For exponents 1 ≤ p, q, r ≤ ∞ with 1/p + 1/q = 1 + 1/r and functions f ∈ L^p(ℝⁿ), g ∈ L^q(ℝⁿ), the convolution f * g satisfies ‖f * g‖_r ≤ ‖f‖_p · ‖g‖_q. Cases: p = q = 2, r = ∞ gives ‖f * g‖_∞ ≤ ‖f‖₂ ‖g‖₂ (a Hölder-Cauchy bound on point values). p = 1, q = r gives the convolution-with-L¹ estimate. The sharp constant (Beckner's theorem, 1975) involves Gaussians as extremizers. This extension of the scalar Young is foundational for smoothing estimates, Sobolev embeddings, and harmonic analysis.

How is Young's inequality related to the Legendre transform?
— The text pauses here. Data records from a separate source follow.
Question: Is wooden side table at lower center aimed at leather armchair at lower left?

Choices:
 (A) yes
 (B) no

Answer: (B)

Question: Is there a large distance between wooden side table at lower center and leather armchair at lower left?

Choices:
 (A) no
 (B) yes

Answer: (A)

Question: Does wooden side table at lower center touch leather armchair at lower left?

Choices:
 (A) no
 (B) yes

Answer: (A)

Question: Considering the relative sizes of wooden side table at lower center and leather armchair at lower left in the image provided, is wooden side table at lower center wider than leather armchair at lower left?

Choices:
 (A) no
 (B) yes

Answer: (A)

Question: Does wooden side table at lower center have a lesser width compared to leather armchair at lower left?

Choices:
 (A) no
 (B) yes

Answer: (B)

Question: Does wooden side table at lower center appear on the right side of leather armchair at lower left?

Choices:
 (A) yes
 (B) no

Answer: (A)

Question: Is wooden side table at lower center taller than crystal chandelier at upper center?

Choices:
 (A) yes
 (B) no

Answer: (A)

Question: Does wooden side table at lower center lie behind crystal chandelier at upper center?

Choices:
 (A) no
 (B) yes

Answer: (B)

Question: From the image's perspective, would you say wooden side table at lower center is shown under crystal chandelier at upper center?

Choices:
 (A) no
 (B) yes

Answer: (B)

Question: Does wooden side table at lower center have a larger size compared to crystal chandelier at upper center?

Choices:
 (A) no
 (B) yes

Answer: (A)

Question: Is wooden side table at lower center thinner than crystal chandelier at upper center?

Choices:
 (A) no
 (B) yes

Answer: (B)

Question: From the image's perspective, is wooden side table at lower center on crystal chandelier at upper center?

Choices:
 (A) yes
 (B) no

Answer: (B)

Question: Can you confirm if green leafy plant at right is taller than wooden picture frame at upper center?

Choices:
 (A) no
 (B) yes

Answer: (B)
The Legendre transform of f(x) = x^p/p (defined on x ≥ 0) is f*(y) = y^q/q with 1/p + 1/q = 1 — they are Legendre duals. Young's inequality is exactly the defining inequality of the Legendre transform: for any convex function φ with conjugate φ*, ab ≤ φ(a) + φ*(b). Setting φ(x) = x^p/p reproduces Young. So Young is the prototypical Fenchel-Young inequality, and it generalizes to any Legendre pair. This duality view explains why Young appears throughout convex analysis, optimization, and statistical mechanics (Legendre transforms swap energy and entropy).

Where does Young's inequality show up in everyday analysis?

It is the workhorse for splitting a product into a controllable sum. In PDE energy estimates: bound a cross-term uv by εu^p/p + (1/ε)^(q−1) v^q/q (parameterized Young with a tunable ε). In machine learning regularization: weight-decay arguments use Young to bound terms in the loss. In Sobolev embedding: control ‖fg‖_r by ‖f‖_p ‖g‖_q via Hölder, which rests on Young. In probability: moment generating function bounds and Cramér's large deviation theorem use the Legendre-transform form of Young.